Test composability by replacing one sub-workflow without breaking others — forced changes to adjacent workflows mean interfaces are leaking
Test workflow composition by attempting to replace one sub-workflow without breaking others—if replacement forces changes to adjacent workflows, interfaces are leaking.
Why This Is a Rule
Composability means you can swap, rearrange, or replace parts without breaking the whole — and the test for composability is attempting exactly that. In software engineering, this is the Liskov Substitution Principle: if you can replace a component with a different implementation that satisfies the same interface, the system is properly composed. If replacement forces changes elsewhere, the components are coupled through their internals rather than their interfaces.
Applied to workflows: if your "research" sub-workflow can be replaced with a different research method (different tools, different steps, different process) without changing the "analysis" sub-workflow that follows it, the boundary between research and analysis is clean.
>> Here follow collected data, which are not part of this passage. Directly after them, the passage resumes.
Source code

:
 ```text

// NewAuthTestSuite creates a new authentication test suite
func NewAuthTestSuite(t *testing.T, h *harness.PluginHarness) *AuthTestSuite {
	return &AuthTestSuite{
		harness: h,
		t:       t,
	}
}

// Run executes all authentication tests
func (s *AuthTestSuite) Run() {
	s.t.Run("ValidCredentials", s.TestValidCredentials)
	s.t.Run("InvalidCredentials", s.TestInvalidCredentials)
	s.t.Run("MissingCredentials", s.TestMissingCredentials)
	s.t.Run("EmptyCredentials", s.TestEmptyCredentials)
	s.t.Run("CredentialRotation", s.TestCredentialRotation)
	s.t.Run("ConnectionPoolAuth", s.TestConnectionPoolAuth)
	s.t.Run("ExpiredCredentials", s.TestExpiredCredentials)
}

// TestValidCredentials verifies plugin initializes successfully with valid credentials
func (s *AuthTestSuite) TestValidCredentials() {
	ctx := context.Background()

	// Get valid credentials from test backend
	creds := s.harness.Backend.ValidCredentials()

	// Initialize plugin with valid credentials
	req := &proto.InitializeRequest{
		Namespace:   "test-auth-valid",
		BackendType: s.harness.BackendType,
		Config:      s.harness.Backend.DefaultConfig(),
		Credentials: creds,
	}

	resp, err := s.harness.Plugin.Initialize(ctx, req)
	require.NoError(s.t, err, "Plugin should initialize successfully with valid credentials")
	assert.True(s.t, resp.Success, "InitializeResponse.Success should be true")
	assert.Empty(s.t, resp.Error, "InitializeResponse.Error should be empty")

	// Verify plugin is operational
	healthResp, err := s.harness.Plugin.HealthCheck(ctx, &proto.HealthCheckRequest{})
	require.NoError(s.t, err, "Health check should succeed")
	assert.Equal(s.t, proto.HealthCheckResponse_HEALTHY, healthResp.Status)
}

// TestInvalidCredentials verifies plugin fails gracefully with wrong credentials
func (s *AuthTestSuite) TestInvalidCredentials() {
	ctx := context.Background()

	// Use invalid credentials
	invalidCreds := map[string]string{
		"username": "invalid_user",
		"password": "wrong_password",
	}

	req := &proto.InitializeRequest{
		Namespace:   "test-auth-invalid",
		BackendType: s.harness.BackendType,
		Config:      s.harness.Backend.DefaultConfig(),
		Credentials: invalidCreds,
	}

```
If replacing the research method forces you to restructure the analysis workflow (because the analysis assumed a specific research output format, or relied on a specific intermediate artifact), the interface is leaking — the analysis workflow depends on research internals rather than research outputs.
Interface leaks in personal workflows produce the same problems as in software: brittleness (you can't change one part without breaking others), complexity (every change requires understanding the entire chain), and rigidity (improvements in one area are blocked by dependencies from other areas). Clean interfaces between sub-workflows enable independent improvement of each sub-workflow.
When This Fires
- When designing composed workflows from multiple sub-workflows
- When trying to improve one part of a workflow and finding it requires changes elsewhere
- When a workflow is brittle — small changes cascade through multiple steps
- Complements Preserve intermediate outputs as concrete artifacts at every workflow boundary — enables resumption, failure recovery, and reuse (artifact preservation at boundaries) with the diagnostic test for interface quality
Common Failure Mode
Implicit coupling: two sub-workflows that seem independent but share unstated assumptions about format, timing, naming conventions, or tool state. Replacing one reveals the hidden dependency when the other breaks. The coupling was invisible during normal operation and only surfaces during modification.
The Protocol
(1) For each boundary between sub-workflows, perform the substitution test: "Could I replace the upstream sub-workflow with a completely different process and still feed the downstream sub-workflow?" (2) If yes → the interface is clean. The boundary is defined by the output artifact, not the process that produces it. (3) If no → identify the leak: what does the downstream workflow assume about how the upstream workflow works? This assumption is coupling that should be eliminated. (4) Fix interface leaks by specifying the boundary contract explicitly: "Sub-workflow A produces [artifact with these properties]. Sub-workflow B accepts [artifact with these properties]." Neither should know or care about the other's internal steps. (5) Re-test after fixing: can you now substitute a different upstream process? If yes, the interface is now clean.